Elfie wrote:Unfortunately the ones in Esoterica and on Dragon Age Oracle are incredibly OP compared to the existing official dragons. I would agree that an immature female could probably be stronger than an adult male, but not by the incredibly high margin presented in those examples.
While it's true that these examples are far beyond GR's basic drake (having fought against the bestiary's creatures I can say that they aren't as scary as they look - so I would say GR's stuff is underpowered instead), GR's animal stats are all over the place, which was why we redid them originally. Apart from the anemic nature of them (Even set3 had creatures with health of only 70 or so, including supposedly scary things like pride demons).

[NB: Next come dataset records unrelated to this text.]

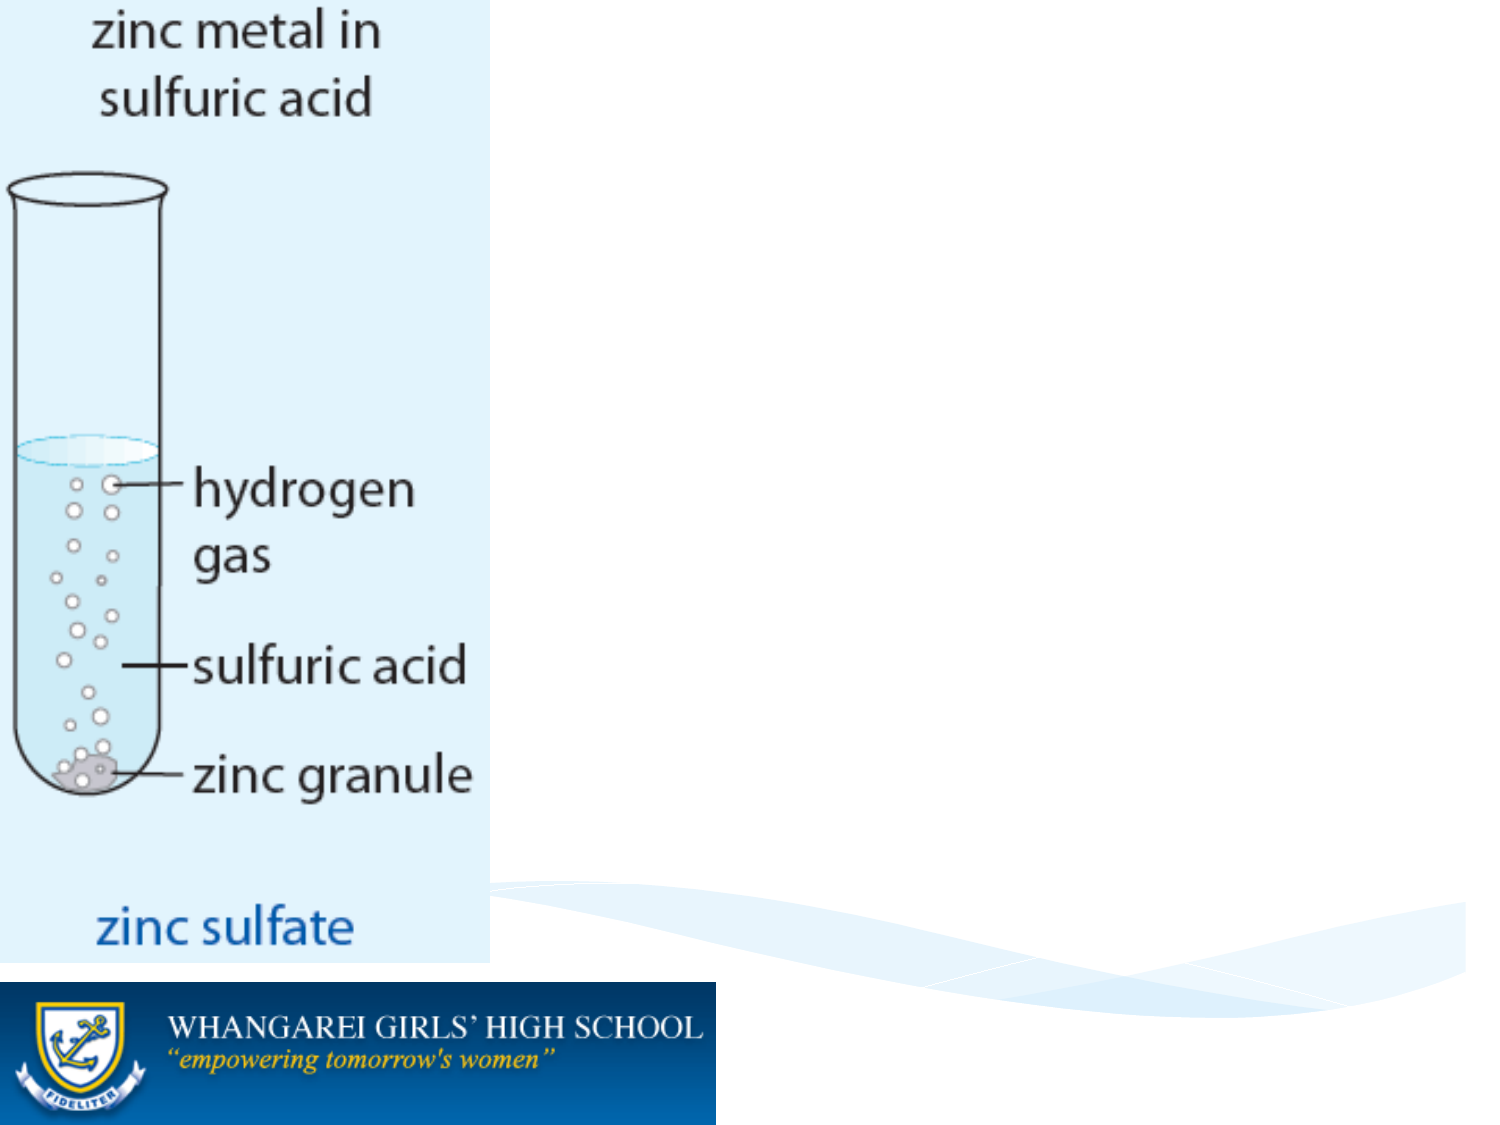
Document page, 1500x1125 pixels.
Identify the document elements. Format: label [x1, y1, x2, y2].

picture [0, 982, 716, 1125]
picture [0, 0, 491, 963]
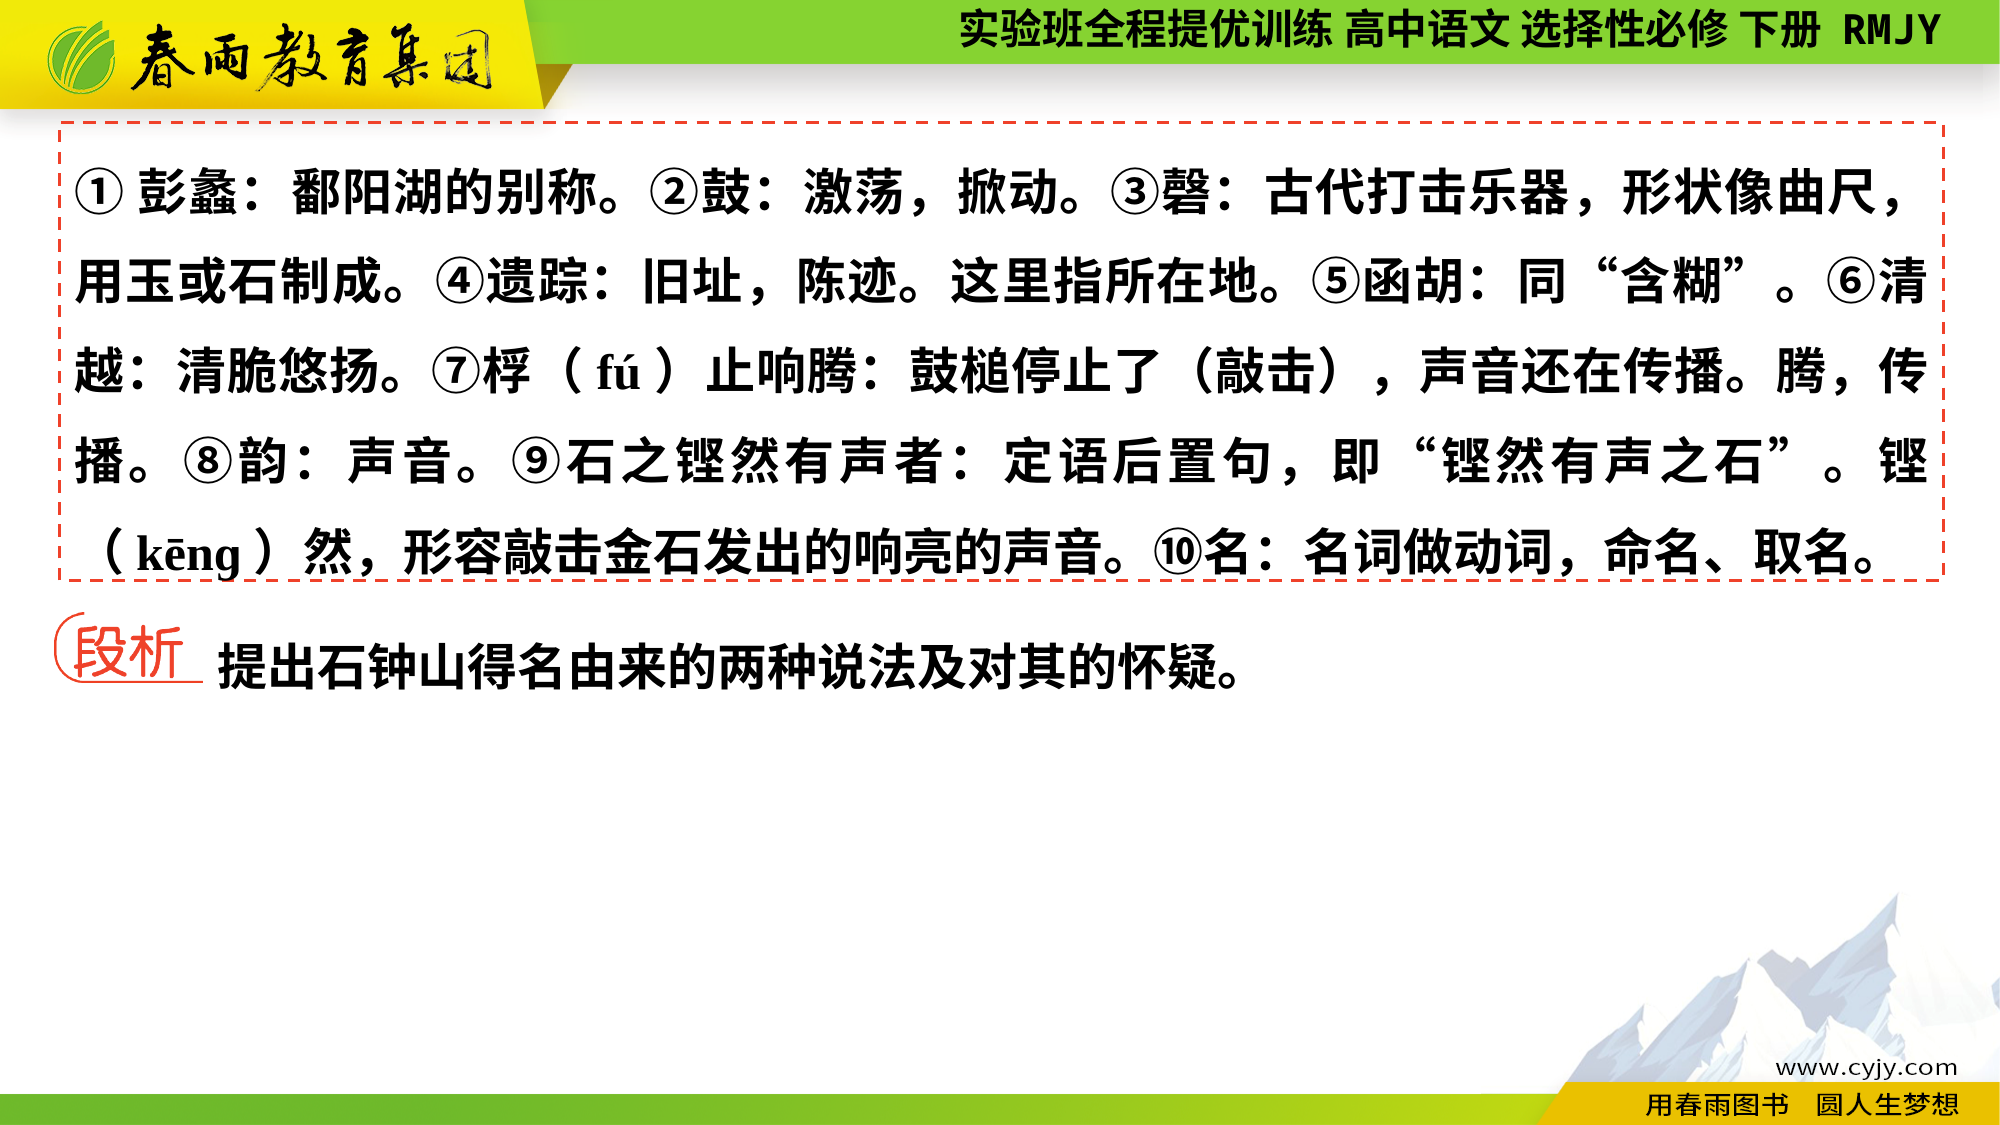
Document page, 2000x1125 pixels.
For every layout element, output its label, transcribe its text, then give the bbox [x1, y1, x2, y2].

Currently a bereskarn is Str7 Con7 Health 70. A drake is Str5 Con5 Health55. Your proposed change would make a dragon Str6 Con6 Health65, which is still worse than a bereskarn.
Even given that the computer game was slightly abstracted, bereskarns were never depicted as town wasting monsters, yet GR has them as nastier than drakes by a wide margin (I recall drakes being at least as difficult to kill in the CG as a bereskarn, if not moreso).
Then there's the ogre with Str9 con8 Health80. Ogres were never shown to be scarier than dragons and high dragons wiped the floor with them. Following GR's monster advancement scheme like you've done where you put a pt here and there and add a bit of health, a Drake to high dragon would still fall short of their basic ogre - and then you can make an epic ogre on top of that which is even more nasty.
You should always do what you're comfortable with, so if that's the kind of dragon you want to fight then do it. But I find that GR's stats are not internally consistent (see ogre vs bereskarn vs drake) and that with the low levels of health that they have (players will have that much each by level 7 or so) you will either slaughter them in a few rounds or be required to fight 5 of them to make it interesting.
My personal preference is for scary things to stay scary, rather than multiplying the number to get the same result as characters level up.